- _WORK TO COMPLETE_
Edit the rows between the lines holding "latitude: 51.4338" and "longitude: 99.7888", inclusive, so that "province" takes the place of "region", with everything else unchanged. Give back only those lines, and leave the pictures out of your answer.

- _MATERIAL PROVIDED_
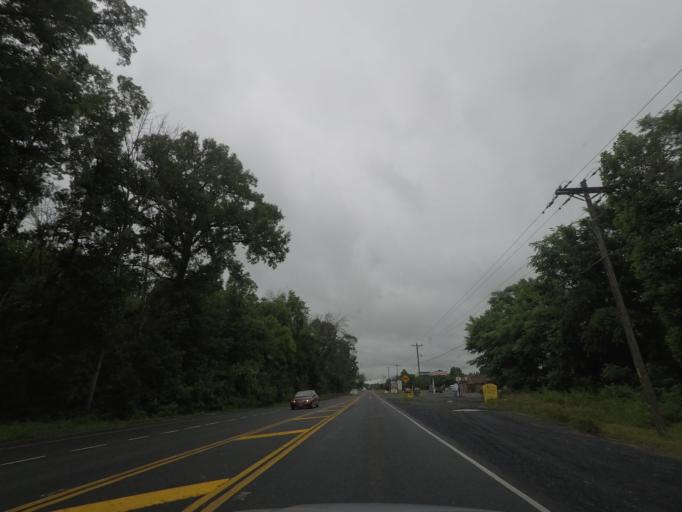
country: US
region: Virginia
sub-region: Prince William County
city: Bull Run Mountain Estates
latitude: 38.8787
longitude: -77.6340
* * *
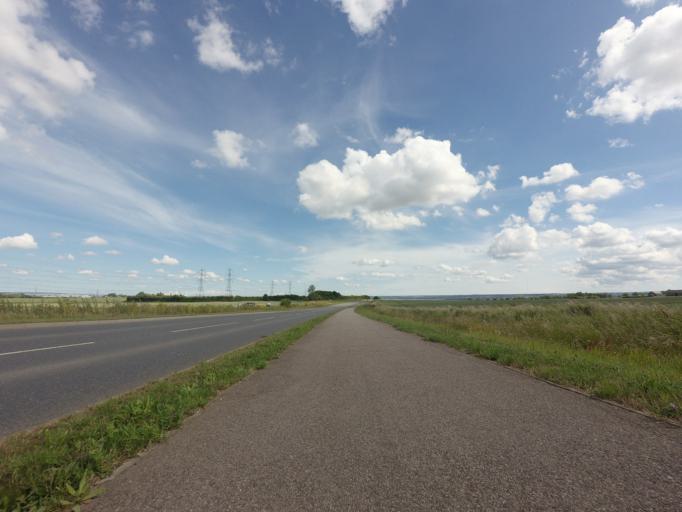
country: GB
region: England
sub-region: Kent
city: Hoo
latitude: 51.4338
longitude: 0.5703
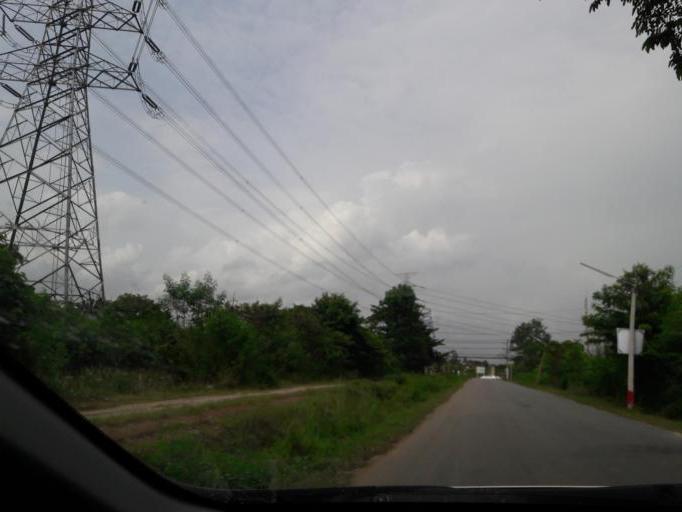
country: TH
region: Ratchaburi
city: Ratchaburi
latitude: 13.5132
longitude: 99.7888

- _RESULT OF THIS TASK_
latitude: 51.4338
longitude: 0.5703
country: TH
province: Ratchaburi
city: Ratchaburi
latitude: 13.5132
longitude: 99.7888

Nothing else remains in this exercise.